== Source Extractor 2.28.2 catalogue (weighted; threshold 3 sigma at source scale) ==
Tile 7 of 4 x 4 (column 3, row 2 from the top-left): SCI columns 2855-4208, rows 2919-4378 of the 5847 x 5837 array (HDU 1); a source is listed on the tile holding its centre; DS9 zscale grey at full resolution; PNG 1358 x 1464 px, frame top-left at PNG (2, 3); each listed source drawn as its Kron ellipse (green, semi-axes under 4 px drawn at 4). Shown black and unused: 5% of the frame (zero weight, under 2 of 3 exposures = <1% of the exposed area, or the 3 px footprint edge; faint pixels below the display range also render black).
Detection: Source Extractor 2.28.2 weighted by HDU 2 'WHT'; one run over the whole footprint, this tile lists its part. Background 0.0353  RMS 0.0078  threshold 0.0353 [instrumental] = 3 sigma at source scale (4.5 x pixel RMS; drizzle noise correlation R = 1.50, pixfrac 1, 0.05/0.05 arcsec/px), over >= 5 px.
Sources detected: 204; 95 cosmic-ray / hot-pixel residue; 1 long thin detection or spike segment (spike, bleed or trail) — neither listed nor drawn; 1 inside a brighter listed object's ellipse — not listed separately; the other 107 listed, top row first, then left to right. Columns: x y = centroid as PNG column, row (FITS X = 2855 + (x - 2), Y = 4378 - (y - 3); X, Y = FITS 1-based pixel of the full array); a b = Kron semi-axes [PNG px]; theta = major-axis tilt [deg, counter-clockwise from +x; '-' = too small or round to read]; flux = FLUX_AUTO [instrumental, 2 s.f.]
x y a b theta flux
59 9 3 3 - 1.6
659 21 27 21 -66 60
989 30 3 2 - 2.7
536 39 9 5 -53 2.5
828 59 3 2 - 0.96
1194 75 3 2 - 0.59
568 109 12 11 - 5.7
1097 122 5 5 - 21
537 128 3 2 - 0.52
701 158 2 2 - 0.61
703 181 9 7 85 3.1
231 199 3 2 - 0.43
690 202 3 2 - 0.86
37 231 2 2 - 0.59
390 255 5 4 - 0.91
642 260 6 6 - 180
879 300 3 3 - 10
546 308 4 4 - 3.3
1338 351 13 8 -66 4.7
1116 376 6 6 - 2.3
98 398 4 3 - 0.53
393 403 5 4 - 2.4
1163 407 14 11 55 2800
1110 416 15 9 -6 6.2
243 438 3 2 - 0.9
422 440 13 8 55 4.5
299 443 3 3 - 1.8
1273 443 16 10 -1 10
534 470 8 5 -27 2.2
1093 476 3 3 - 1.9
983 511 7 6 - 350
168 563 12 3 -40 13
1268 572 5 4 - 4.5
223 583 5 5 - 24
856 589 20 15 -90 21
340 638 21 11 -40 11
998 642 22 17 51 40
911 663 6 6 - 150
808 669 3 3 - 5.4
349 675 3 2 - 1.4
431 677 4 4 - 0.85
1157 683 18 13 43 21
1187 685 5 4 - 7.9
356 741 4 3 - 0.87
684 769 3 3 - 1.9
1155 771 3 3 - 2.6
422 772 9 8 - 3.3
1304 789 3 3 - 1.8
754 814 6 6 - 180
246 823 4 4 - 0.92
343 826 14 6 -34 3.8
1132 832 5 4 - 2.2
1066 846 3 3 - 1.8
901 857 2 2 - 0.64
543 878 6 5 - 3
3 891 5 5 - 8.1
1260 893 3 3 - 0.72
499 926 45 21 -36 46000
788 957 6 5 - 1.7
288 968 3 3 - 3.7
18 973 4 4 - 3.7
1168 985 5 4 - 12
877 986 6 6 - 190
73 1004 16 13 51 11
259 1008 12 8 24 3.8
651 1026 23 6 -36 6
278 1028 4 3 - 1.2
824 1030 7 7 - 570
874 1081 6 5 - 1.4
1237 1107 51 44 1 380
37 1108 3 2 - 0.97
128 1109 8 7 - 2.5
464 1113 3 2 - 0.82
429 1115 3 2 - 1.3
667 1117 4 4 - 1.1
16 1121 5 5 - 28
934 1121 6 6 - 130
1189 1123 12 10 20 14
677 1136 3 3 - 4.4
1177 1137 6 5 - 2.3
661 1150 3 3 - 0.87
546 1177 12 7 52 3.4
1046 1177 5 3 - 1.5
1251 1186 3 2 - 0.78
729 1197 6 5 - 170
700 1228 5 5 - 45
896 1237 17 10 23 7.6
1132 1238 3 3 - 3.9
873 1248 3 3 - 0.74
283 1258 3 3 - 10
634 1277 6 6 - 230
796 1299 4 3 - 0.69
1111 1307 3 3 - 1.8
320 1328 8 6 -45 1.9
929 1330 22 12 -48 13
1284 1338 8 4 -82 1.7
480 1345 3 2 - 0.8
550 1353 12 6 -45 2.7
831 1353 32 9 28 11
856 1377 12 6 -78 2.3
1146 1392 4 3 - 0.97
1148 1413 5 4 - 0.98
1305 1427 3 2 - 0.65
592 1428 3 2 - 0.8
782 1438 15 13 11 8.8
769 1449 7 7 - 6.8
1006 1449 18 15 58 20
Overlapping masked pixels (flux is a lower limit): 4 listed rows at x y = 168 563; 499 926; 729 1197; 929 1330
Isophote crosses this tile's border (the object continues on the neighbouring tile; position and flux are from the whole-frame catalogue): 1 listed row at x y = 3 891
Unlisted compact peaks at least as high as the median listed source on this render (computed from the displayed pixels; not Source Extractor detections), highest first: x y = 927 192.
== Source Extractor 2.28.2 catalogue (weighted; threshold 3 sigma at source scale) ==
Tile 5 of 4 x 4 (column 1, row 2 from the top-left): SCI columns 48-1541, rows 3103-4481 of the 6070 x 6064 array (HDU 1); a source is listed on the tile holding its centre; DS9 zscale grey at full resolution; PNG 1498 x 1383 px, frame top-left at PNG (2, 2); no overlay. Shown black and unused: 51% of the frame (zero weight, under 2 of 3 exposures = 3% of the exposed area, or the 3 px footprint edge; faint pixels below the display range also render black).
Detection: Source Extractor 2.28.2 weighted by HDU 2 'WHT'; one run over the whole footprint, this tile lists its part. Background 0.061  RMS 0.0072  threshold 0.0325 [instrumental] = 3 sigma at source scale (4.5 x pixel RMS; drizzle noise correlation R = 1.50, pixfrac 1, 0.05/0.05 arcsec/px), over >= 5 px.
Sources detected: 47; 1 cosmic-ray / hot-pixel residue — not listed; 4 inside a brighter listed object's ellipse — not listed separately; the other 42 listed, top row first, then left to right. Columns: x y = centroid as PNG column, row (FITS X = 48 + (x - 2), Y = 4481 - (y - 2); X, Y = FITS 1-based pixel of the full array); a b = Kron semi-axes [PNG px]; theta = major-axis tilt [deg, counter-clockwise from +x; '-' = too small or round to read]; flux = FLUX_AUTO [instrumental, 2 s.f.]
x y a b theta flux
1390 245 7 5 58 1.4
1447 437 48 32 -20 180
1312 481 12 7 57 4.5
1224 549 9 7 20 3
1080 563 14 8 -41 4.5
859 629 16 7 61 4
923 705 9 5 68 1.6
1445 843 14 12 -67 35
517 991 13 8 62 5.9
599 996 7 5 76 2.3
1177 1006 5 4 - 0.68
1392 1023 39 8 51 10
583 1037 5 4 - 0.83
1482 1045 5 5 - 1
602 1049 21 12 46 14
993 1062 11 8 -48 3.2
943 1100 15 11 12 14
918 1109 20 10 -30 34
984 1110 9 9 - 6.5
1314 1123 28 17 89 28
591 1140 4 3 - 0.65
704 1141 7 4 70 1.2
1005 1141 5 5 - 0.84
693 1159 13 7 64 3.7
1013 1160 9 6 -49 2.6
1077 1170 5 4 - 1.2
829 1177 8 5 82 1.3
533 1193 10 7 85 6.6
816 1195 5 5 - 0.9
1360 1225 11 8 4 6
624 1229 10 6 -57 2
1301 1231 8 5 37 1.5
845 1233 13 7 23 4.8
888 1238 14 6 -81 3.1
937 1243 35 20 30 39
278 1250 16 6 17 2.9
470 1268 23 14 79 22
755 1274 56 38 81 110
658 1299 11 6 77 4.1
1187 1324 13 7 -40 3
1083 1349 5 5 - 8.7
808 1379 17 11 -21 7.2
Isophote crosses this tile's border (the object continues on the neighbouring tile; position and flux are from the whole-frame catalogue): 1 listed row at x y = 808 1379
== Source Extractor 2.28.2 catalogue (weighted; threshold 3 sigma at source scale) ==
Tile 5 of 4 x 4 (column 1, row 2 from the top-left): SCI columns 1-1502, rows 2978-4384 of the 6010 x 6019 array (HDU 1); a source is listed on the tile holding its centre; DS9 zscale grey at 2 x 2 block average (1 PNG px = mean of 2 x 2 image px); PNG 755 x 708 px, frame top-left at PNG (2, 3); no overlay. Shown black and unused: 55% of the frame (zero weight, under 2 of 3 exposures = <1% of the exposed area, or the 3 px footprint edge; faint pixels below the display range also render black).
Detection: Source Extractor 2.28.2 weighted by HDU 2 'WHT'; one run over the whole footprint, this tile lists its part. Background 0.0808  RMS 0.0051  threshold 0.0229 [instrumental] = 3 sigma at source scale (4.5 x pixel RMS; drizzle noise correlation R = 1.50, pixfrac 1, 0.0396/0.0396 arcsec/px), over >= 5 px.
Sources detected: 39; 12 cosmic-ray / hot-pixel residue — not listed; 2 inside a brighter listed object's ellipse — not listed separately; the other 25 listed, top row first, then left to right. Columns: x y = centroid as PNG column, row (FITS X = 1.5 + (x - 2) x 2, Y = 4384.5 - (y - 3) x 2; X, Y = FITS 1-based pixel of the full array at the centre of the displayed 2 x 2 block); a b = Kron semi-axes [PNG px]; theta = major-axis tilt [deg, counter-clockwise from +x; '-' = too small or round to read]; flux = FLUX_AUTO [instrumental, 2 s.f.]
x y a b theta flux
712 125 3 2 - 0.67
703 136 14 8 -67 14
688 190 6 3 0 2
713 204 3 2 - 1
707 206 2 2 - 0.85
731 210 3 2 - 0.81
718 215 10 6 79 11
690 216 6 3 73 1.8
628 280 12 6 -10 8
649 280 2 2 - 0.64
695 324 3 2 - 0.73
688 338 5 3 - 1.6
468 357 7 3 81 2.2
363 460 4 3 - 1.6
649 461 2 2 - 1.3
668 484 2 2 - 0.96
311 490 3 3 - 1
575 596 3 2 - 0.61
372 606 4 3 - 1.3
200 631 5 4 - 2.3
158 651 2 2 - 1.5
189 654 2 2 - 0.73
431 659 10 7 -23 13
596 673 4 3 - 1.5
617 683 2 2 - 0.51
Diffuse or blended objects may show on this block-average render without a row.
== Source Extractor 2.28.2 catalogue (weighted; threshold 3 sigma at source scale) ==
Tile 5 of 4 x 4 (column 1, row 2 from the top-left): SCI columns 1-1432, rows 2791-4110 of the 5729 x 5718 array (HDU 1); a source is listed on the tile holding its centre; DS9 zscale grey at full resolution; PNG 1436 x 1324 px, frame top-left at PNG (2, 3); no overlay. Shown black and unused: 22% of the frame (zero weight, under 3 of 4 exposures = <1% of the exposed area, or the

* * *

-- TASK PROMPT --
Find each line in the data above that contains the string "compact", and copy those lines out in full.

-- TASK ANSWER --
Unlisted compact peaks at least as high as the median listed source on this render (computed from the displayed pixels; not Source Extractor detections), highest first: x y = 927 192.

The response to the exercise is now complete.